Странно было бы, если бы К. не сделал стойки. Даже такая мысль промелькнула: не связано ли это желание завкафедрой пообщаться со вчерашним происшествием? Впрочем, он тут же отверг эту мысль. Ароматом паранойи веяло от нее.

– А вот придет, узнаете, – с мстительным удовлетворением отозвалась секретарь кафедры. Может быть, ей было известно, для чего завкафедрой просил К. дождаться его, может быть, нет, но что ей удалось сделать, так вид, будто смысл просьбы завкафедрой ей ведом, но К. в него она не посвятит. – Будете со мной шутки шутить!

Никаких, однако, неприятных сюрпризов появление завкафедрой К. не преподнесло. Завкафедрой, оказывается, хотел всего лишь пообщаться. Вернее, он нуждался в компании К., чтобы по окончании собственной консультации (все остальные преподаватели кафедры сегодня отсутствовали) убить время до совещания у ректора, на которое был вызван в обязательном порядке и до которого оставалось еще едва не полтора часа. В светлом летнем пиджаке, по-молодежному надетом на темно-серую майку, из выреза которой открыто и сильно тянула себя вверх крепкая мускулистая шея, с разделенными посередине головы на пробор по-артистически длинными волнистыми волосами, начавшими осторожно седеть на висках, по-львиному мягко-кошачий в движениях, со своей обычной благожелательно-улыбчивой складкой губ, он распахнул дверь, входя, – и К., как всегда при встрече с ним, пронизало горячим отчетливым сыновним чувством. Завкафедрой благоволил К., личной инициативой дал ему на кафедре место, отстояв его кандидатуру перед начальством (у которого были на это место свои виды), – истинно сыновней была привязанность К. к завкафедрой. Ему хотелось, чтобы его настоящий отец был похож на завкафедрой, хотя бы какие-то черты – в характере, поведении… Но нет, однако.
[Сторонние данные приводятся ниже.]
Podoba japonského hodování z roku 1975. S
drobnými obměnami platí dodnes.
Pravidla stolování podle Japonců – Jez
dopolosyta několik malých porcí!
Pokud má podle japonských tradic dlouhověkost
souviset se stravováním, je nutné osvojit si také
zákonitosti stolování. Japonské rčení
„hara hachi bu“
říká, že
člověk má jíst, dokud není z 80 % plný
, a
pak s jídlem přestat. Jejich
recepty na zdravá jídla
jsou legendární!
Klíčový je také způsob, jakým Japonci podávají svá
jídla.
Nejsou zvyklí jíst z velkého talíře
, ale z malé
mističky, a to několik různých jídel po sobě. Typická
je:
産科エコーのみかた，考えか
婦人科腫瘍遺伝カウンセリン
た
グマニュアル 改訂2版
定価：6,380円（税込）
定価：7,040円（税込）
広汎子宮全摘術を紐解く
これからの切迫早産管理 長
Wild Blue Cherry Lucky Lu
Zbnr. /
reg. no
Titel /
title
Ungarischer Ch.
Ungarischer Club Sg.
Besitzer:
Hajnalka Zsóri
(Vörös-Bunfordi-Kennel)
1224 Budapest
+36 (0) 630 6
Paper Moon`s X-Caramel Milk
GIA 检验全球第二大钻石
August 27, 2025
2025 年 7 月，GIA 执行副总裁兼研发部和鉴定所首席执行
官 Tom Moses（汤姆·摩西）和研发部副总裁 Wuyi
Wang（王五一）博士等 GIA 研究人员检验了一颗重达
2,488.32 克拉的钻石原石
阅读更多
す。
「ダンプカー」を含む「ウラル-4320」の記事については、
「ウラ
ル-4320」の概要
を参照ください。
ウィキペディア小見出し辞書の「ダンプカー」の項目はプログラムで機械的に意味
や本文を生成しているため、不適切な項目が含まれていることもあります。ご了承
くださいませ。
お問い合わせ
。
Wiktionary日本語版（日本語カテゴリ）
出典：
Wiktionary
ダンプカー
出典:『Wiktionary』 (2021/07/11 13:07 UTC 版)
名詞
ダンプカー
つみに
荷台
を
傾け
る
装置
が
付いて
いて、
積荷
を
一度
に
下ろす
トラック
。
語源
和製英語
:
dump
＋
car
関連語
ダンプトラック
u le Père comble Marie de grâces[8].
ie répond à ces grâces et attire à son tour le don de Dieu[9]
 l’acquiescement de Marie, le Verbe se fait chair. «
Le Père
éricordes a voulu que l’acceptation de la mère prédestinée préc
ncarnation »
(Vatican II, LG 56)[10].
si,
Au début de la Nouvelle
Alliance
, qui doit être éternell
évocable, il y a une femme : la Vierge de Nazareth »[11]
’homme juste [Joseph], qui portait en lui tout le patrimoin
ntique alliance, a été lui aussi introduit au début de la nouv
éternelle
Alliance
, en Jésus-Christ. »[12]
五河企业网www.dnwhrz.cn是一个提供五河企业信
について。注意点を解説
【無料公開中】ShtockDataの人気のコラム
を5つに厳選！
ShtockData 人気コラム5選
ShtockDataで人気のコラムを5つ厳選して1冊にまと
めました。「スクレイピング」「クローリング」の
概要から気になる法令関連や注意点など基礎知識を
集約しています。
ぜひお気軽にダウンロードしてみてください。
– А знаете что, давайте пойдем в столовую нашу, пообедаем? – предложил завкафедрой через некоторое время после своего появления. – Убьем двух зайцев: и наговоримся от души, и сыты станем. Застольная беседа, она вообще… драгоценная вещь!

К. еще не собирался обедать, для него было рано предаваться радости поглощения пищи, но, естественно, он согласился отправиться в столовую, не раздумывая. Выходя из комнаты вслед за завкафедрой, К. обернулся, поймал взгляд современницы Древнего Рима и подмигнул ей. Ничего-ничего, я на вас не держу сердца, да и вы на меня не держите, что-то вроде такого означало его подмигивание.

Широко распластавшийся и вдоль и поперек, предназначенный для приема сразу многих десятков людей, просторный зал столовой был почти пуст – летняя экзаменационная пора, – занять любимый столик завкафедрой под войлочно-лаковой пальмой в схваченной широкими лаково-черными обручами кадке не составило труда. Но без коньячка, без коньячка, приговаривал завкафедрой, отовариваясь едой на раздаче. И когда уже обосновывались за столом, снова, с видимым сожалением, протоковал:

– Без коньячка, без коньячка, да! Это вы на сегодня свою военную компанию завершили, а мне еще оружие нужно держать наготове. Мне еще, можно сказать, предстоит переход Суворова через Альпы.

– Прямо переход Суворова через Альпы? – усомнился в точности метафоры К.

– Прямо, прямо, – подтвердил завкафедрой, держа перед собой столовый прибор, как бы собираясь с силами, чтобы управляться с ним. – Всякий поход туда, – последовало легкое движение глаз и подбородка наверх, – как тот переход. Всякий раз как по Чёртову мосту, который простреливается навылет. Цок-цок пули о скалы. Цок-цок. А ты держи гвардейскую осанку, виду не показывай, что страшно, еще и хлыстиком эдак картинно по голенищу…

– Чем выше джомолунгма, тем на ее вершине холоднее и свирепей ветры, – с видом умудренности отозвался К.

– Да уж какая тут джомолунгма. – Завкафедрой звучно поскреб ножом о вилку – словно бы поточил его. – Так, альпийские луга. Не выше. Но ветры, ветры! Как там, на крыше мира. Такие же злые. Придет время – узнаете и вы.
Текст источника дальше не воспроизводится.